━━ Records for this exercise
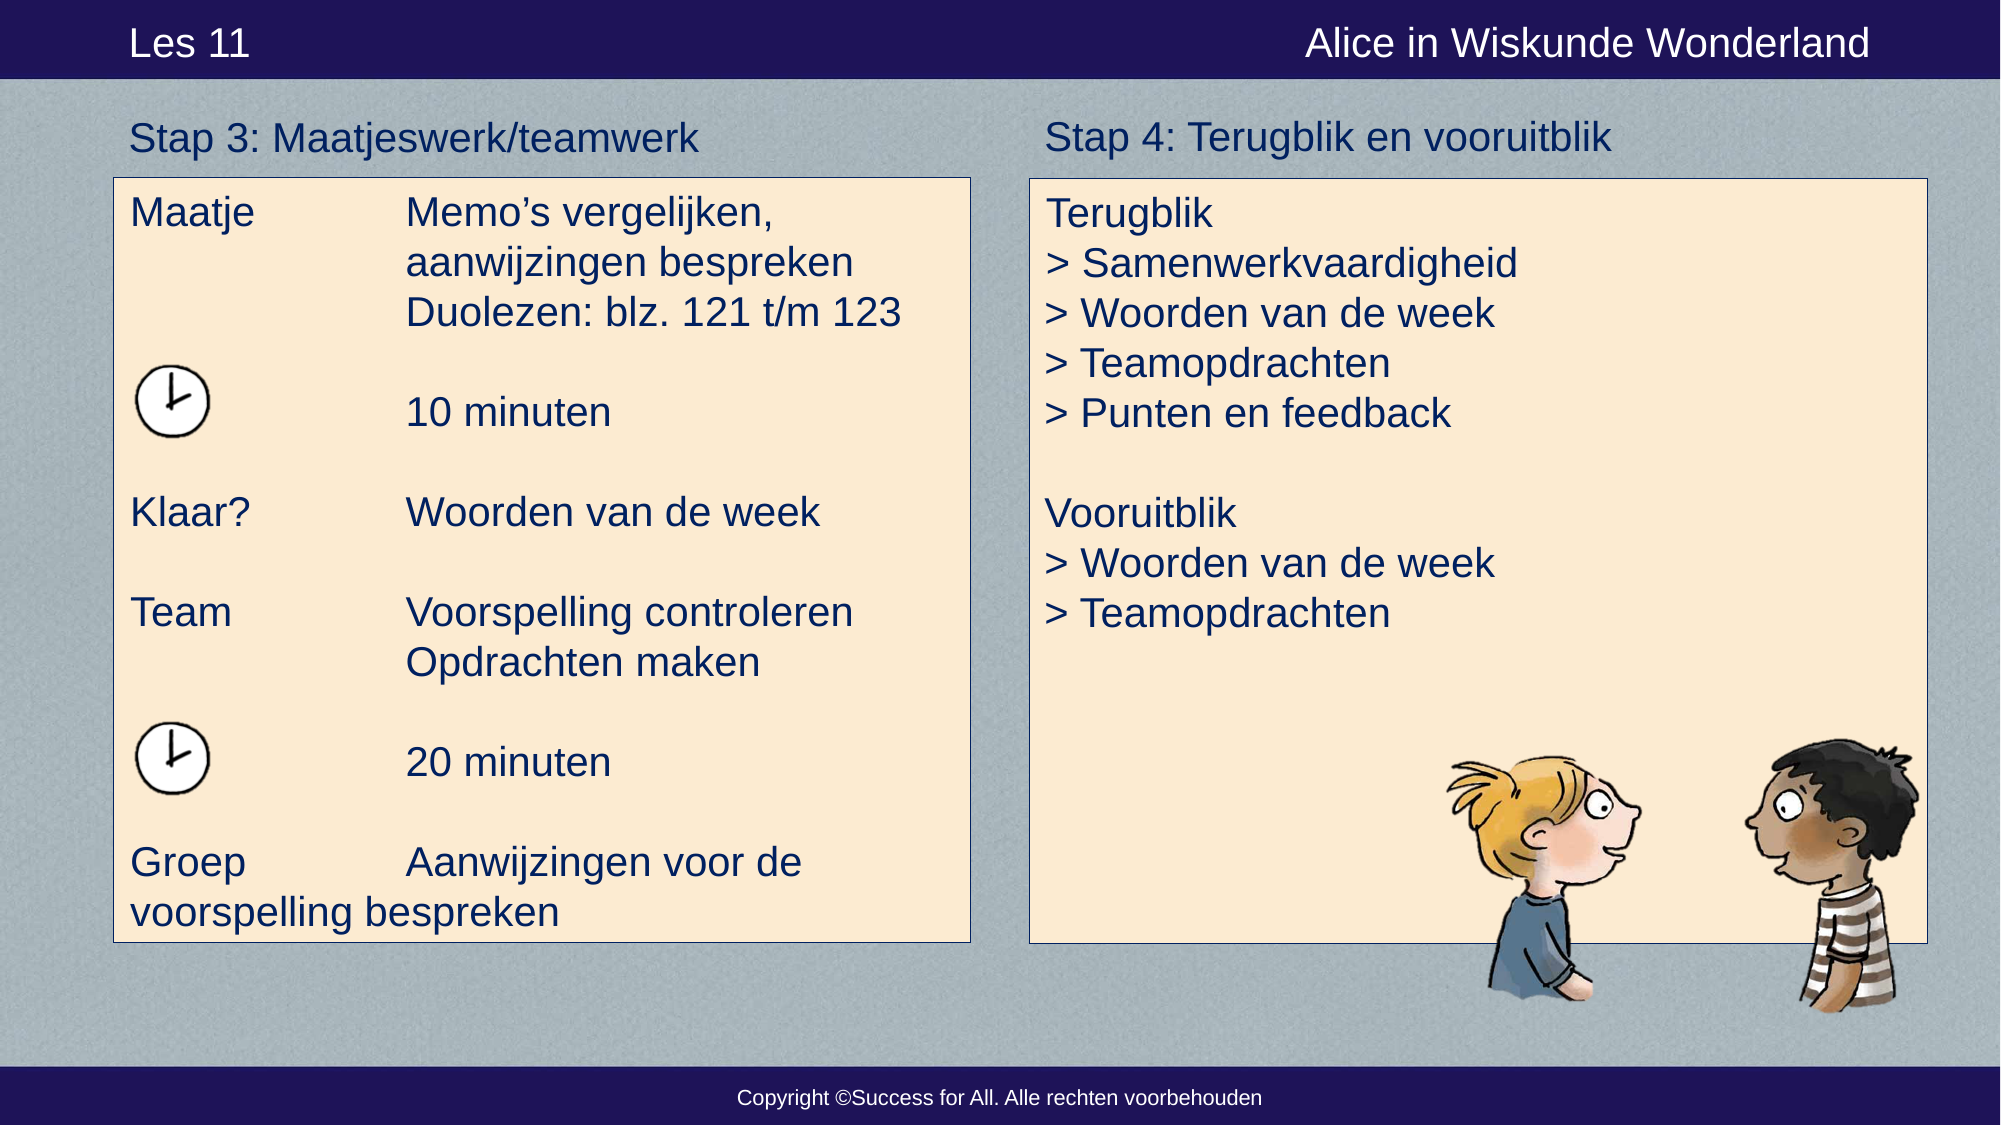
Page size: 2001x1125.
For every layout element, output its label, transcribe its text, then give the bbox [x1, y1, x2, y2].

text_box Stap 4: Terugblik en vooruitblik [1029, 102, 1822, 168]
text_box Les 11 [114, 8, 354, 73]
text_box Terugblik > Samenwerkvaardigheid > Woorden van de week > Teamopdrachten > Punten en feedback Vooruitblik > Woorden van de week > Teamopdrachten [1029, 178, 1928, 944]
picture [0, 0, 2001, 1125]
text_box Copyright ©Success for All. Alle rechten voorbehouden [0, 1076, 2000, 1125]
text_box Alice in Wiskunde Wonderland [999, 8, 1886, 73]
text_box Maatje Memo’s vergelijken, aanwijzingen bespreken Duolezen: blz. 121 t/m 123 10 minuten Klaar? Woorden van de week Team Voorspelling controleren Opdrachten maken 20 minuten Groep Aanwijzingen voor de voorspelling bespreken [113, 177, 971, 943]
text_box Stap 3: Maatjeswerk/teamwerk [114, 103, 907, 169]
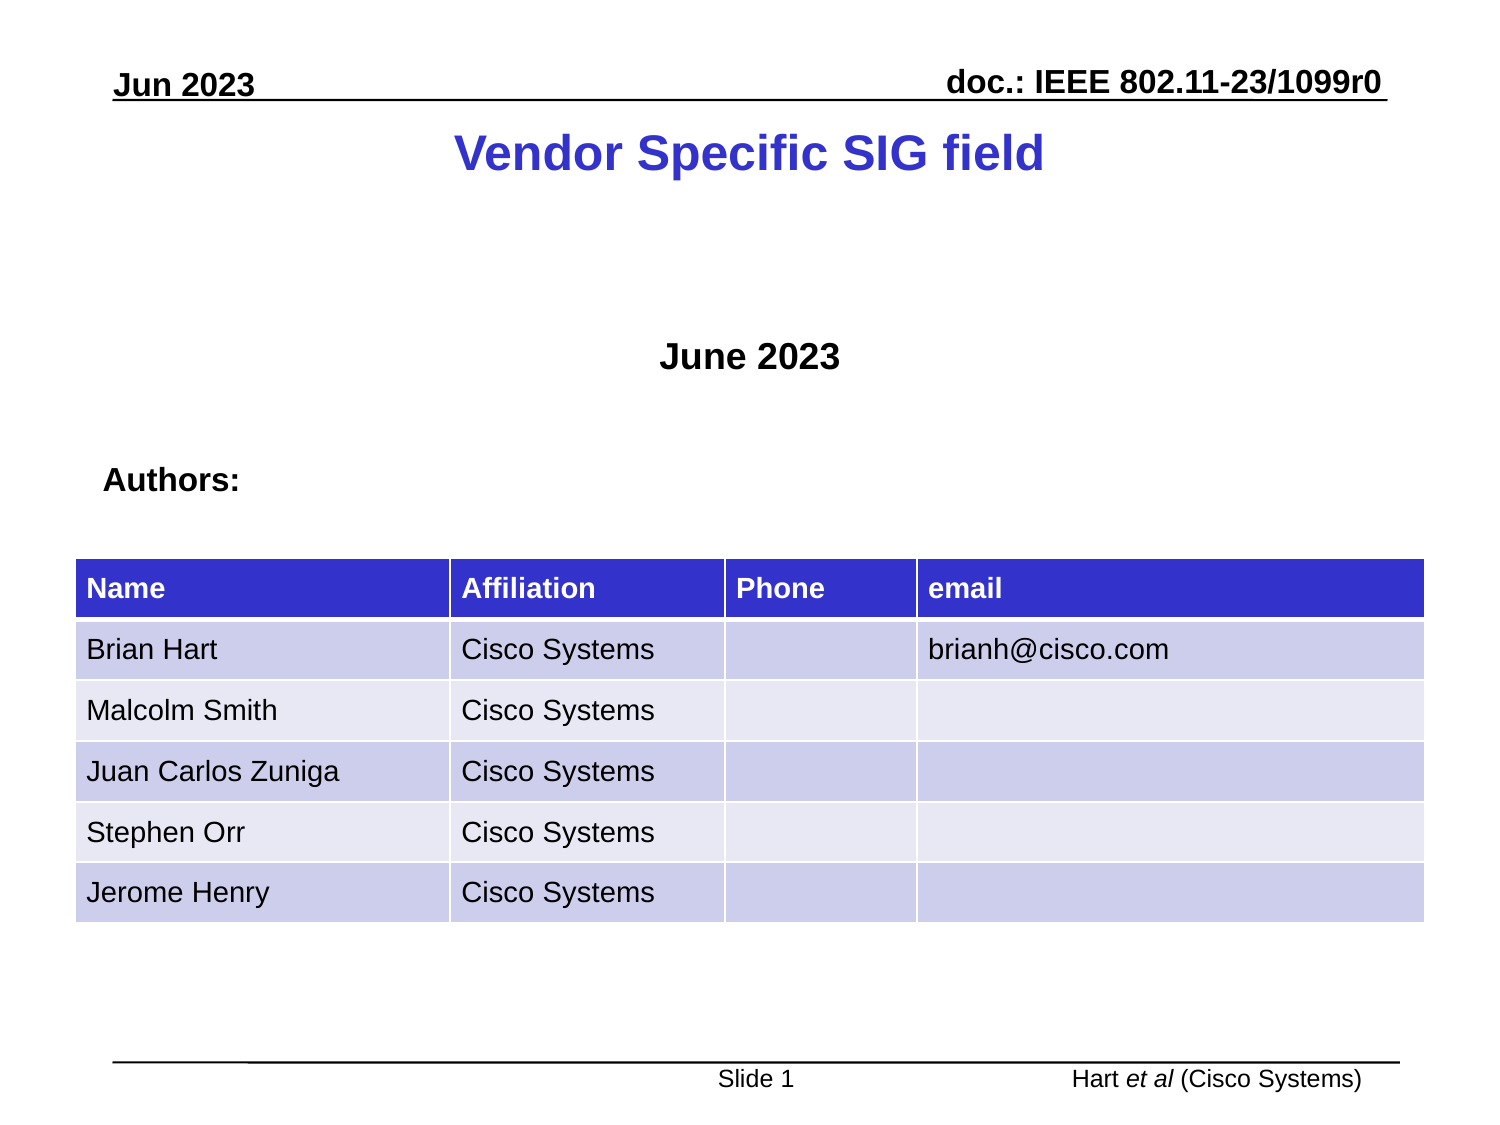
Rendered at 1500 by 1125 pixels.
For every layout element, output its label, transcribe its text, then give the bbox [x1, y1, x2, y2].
━━━━
Activity
Set down the entries word for word, omitting all pictures.

Exercise result
Page size: 2001x1125.
For every layout element, output its label, transcribe its text, then give the bbox [x1, y1, x2, y2].

text_box Stap 4: Terugblik en vooruitblik [1029, 102, 1822, 168]
text_box Les 11 [114, 8, 354, 73]
text_box Terugblik > Samenwerkvaardigheid > Woorden van de week > Teamopdrachten > Punten en feedback Vooruitblik > Woorden van de week > Teamopdrachten [1029, 178, 1928, 944]
picture [0, 0, 2001, 1125]
text_box Copyright ©Success for All. Alle rechten voorbehouden [0, 1076, 2000, 1125]
text_box Alice in Wiskunde Wonderland [999, 8, 1886, 73]
text_box Maatje Memo’s vergelijken, aanwijzingen bespreken Duolezen: blz. 121 t/m 123 10 minuten Klaar? Woorden van de week Team Voorspelling controleren Opdrachten maken 20 minuten Groep Aanwijzingen voor de voorspelling bespreken [113, 177, 971, 943]
text_box Stap 3: Maatjeswerk/teamwerk [114, 103, 907, 169]
Rendered at 1500 by 1125 pixels.
For every layout element, output its label, transcribe its text, then give the bbox [x1, y1, x2, y2].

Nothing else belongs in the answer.